Day 10: When Retargeting Campaigns Don’t Deliver

The first rule of sales funnels is this: not everything you build will work.

Some campaigns perform beautifully from day one, while others quietly leak money in the background.

Today, on day 10 of my $240K journey, I discovered one of the latter. My retargeting campaign, designed to warm up cold visitors with a freebie and email nurture sequence, isn’t just underperforming—it’s actually losing money.

This is the side of the journey most marketers don’t talk about. We like to celebrate the $1,000+ days (and yes, those are great), but behind every win are strategies that don’t pan out.

The key is to look at the numbers with honesty, spot the weaknesses, and adapt fast.

So, let’s dive into what happened with my retargeting campaign, why it’s failing, and the options I’ve got to turn it around.

Sales Snapshot → A Thin Profit Margin

  • Sales (Sept 9th): $567

  • Ad Spend: $470

  • Profit: Just under $100

Not a loss, but hardly the margin I’d like. And when I looked closer, I found the culprit: my retargeting campaign.

How the Retargeting Funnel Was Designed

The logic was simple:

  • Someone visits my offer page but doesn’t buy.

  • I retarget them with a lead magnet ad (a free guitar tab book).

  • They opt in and land on a thank-you page, which immediately re-pitches the core $27 offer.

  • Meanwhile, they’re added to an email sequence showcasing free sample riffs and leading into more offers.

In theory, this should be a win-win: low-cost leads + a chance to nurture them into paying customers.

The Harsh Reality → The Numbers Don’t Add Up

Looking at the last 30 days:

  • 408 leads generated (opt-in rate: 27%) → lower than expected for a retargeting audience (I’d hoped for 35–40%).

  • Ad spend: $441

  • Sales generated: $134

  • Net loss: about $300

Other warning signs:

  • Email open rates: started strong at 46% but dropped to 25% by the end of the sequence.

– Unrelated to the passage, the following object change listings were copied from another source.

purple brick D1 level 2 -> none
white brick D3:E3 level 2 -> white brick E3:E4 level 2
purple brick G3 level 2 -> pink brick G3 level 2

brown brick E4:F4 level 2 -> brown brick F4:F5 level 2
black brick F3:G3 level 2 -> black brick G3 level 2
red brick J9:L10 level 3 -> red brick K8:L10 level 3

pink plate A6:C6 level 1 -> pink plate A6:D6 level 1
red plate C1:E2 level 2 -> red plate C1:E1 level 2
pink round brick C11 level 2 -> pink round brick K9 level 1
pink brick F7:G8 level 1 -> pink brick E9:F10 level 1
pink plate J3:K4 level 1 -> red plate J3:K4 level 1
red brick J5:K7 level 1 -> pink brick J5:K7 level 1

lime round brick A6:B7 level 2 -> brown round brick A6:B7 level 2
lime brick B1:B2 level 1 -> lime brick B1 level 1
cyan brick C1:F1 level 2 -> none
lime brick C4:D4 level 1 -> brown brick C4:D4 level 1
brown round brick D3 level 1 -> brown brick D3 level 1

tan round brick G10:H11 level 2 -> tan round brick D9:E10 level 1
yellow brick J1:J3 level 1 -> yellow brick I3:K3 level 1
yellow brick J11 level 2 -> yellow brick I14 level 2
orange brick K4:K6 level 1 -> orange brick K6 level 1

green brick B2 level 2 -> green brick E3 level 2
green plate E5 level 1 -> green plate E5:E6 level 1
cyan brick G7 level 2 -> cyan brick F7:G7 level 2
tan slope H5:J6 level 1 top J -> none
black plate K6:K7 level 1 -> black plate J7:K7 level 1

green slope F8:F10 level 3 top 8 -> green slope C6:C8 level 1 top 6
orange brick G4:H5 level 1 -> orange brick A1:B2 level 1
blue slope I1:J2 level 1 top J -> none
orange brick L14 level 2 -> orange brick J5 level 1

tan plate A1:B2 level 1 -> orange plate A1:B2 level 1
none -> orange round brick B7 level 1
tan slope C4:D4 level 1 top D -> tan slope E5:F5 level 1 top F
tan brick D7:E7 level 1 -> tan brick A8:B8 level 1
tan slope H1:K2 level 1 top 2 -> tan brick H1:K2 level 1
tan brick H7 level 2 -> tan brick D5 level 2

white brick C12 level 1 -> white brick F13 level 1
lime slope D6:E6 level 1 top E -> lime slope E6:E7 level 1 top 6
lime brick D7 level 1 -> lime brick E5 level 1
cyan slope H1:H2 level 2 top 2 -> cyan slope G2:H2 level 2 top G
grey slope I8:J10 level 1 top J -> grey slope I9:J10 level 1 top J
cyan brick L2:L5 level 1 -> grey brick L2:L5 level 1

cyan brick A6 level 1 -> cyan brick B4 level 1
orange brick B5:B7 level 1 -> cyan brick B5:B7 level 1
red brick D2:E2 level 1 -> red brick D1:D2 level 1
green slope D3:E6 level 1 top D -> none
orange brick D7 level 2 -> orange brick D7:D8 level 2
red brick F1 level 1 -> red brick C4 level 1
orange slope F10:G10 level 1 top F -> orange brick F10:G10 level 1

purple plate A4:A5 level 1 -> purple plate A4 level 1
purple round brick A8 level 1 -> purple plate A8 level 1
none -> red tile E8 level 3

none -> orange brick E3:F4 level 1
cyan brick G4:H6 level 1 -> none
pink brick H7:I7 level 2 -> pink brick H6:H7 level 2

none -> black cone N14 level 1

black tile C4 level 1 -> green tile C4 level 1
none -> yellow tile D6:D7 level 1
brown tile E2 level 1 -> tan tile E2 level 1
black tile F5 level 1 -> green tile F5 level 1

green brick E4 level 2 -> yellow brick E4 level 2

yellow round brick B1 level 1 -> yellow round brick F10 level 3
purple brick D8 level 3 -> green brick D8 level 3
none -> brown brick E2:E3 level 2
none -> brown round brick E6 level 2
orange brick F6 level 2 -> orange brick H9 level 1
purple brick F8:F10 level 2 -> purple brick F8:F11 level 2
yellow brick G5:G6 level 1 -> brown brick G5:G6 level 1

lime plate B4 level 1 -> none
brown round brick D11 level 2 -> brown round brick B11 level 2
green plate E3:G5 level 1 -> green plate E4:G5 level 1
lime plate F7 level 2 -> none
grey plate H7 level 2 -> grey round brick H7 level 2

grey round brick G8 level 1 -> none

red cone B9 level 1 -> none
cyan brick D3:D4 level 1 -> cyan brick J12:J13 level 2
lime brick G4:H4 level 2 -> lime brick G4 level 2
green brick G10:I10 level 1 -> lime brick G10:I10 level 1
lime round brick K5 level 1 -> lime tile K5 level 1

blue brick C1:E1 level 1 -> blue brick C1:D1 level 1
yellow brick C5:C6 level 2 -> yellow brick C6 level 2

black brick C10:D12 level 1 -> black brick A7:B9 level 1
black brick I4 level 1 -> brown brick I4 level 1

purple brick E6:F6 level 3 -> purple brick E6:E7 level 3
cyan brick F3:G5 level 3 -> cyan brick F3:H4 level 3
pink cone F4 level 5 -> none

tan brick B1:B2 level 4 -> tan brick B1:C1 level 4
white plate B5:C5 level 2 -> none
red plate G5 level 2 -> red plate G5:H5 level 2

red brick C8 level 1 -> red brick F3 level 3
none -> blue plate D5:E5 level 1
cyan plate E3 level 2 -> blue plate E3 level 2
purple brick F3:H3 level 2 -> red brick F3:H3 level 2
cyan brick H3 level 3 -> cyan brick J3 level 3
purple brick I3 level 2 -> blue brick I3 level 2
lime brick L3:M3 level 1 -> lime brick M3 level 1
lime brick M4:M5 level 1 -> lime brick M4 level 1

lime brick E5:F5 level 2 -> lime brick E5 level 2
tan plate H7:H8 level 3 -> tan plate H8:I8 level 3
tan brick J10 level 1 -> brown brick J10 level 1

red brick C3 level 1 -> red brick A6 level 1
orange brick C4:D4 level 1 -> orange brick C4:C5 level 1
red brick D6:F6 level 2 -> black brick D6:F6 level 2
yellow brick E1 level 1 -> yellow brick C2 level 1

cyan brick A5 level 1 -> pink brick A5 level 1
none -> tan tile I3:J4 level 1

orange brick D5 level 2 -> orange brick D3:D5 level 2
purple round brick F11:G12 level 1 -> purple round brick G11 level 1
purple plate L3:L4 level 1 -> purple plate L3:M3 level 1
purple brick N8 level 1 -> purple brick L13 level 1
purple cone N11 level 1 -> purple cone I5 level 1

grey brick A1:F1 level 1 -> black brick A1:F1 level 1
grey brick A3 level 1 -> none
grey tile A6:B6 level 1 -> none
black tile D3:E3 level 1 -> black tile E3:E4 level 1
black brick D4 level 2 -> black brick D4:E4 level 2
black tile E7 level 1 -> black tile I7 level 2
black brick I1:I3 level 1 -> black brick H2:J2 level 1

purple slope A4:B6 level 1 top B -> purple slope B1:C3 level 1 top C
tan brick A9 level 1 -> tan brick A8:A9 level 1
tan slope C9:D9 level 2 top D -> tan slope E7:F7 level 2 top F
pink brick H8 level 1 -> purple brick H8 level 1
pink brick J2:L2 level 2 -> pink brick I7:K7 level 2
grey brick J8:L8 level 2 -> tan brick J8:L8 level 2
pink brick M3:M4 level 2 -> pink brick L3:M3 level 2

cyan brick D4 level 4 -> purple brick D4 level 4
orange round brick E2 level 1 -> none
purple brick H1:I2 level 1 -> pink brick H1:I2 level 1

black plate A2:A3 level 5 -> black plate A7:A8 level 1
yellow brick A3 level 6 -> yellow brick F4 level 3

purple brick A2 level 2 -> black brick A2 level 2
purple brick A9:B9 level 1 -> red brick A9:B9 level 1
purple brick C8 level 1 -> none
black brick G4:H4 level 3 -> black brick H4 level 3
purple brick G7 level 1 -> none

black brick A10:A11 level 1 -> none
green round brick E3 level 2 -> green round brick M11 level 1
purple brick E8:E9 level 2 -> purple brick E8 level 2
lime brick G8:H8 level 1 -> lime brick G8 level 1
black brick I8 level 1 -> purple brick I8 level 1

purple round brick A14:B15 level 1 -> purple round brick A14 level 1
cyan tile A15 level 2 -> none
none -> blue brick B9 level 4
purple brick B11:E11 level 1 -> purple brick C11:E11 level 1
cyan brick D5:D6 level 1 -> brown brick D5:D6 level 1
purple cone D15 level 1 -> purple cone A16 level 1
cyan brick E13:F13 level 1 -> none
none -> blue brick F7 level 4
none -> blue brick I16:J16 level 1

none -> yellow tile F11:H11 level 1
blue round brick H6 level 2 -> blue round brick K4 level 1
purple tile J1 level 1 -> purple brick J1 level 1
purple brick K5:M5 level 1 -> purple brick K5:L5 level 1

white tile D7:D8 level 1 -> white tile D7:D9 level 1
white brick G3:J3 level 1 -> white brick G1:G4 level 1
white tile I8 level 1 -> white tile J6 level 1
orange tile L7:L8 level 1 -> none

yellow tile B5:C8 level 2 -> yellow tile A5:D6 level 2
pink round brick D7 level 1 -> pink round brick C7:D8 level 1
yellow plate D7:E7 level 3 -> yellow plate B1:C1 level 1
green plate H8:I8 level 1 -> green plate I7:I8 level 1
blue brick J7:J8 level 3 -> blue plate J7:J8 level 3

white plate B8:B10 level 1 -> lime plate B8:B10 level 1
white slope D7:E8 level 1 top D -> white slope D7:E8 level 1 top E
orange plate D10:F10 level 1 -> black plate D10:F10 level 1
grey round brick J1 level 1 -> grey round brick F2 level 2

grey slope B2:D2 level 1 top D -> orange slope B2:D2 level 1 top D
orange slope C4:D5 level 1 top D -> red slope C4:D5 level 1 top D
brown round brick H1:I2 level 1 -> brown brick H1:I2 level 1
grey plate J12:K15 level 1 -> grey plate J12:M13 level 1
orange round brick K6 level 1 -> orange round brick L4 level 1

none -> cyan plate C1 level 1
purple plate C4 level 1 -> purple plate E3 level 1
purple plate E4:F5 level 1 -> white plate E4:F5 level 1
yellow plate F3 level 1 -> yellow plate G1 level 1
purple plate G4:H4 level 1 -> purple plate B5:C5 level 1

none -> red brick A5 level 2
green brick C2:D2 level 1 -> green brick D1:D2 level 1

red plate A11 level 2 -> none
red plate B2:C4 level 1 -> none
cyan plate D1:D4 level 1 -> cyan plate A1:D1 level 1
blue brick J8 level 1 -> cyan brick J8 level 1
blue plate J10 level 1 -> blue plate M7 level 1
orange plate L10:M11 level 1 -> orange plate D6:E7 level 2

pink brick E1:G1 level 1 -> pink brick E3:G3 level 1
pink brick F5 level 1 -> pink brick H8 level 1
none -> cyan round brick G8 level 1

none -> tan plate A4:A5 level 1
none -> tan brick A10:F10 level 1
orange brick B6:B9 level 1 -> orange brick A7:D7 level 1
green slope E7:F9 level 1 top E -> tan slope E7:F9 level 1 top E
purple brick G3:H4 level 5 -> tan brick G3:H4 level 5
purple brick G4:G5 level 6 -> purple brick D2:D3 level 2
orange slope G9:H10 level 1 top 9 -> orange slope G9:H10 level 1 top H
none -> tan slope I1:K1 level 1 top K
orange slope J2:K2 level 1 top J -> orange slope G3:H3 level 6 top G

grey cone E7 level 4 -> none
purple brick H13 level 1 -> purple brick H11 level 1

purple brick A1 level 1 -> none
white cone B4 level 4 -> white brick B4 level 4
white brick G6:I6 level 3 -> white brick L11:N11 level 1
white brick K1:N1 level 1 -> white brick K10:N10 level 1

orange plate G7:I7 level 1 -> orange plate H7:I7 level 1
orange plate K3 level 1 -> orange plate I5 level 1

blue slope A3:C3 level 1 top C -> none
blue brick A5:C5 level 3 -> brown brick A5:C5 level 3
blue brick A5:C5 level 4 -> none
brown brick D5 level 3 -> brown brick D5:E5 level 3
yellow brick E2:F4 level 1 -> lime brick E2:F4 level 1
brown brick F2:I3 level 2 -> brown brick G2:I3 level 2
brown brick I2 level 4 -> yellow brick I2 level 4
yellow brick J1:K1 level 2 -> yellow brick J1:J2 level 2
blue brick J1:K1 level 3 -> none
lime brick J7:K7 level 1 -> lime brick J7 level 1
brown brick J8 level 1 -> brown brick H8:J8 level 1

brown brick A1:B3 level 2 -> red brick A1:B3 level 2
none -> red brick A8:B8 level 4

  • Conversions: only ~1% of leads became customers (far below the 3–5% I’d hoped for).

The bottom line? This funnel isn’t paying for itself.

Why This Happens → Lessons Learned

  • Opt-in page underwhelming: Too simple and not persuasive enough.

  • Email sequence weak: It’s delivering value, but not compelling enough to convert.

  • Offer timing questionable: Pitching the product immediately after a freebie might not work for this audience.

  • Facebook reporting issues: Facebook claimed I had 1,200+ leads. My CRM showed only 408. Always verify.

The Options to Fix It

When a funnel fails, you don’t panic—you list your options. Here are mine:

  • Pause the campaign — stop the daily £13 ad spend and save the cash.

  • Retarget differently — run ads back to the core offer instead of the lead magnet.

  • Improve the funnel — rebuild the email sequence, sharpen the copy, and test new angles.

  • Switch the offer — use the same leads but present a different product down the line.

“The numbers don’t lie. A funnel that looks clever on paper can still lose you money. The trick is to stop guessing and let the data tell you what needs to change.”

My Next Step → Back to the Offer

After weighing the options, I’ve decided to retarget directly back to the offer page. If most people didn’t convert the first time, maybe a stronger, clearer ad with upfront pricing will.

At the very least, it won’t do worse than the current setup.

It’s a reminder that marketing is iterative. Funnels aren’t “set and forget.” They’re living systems, and sometimes you need to scrap what’s not working and start fresh.

Looking Ahead

Tomorrow, I’ll be checking in on two other active tests:

  • The order bump split test

  • The new “poetic” ad creative that showed promising early results

Both could move the needle in more positive ways than this retargeting detour did.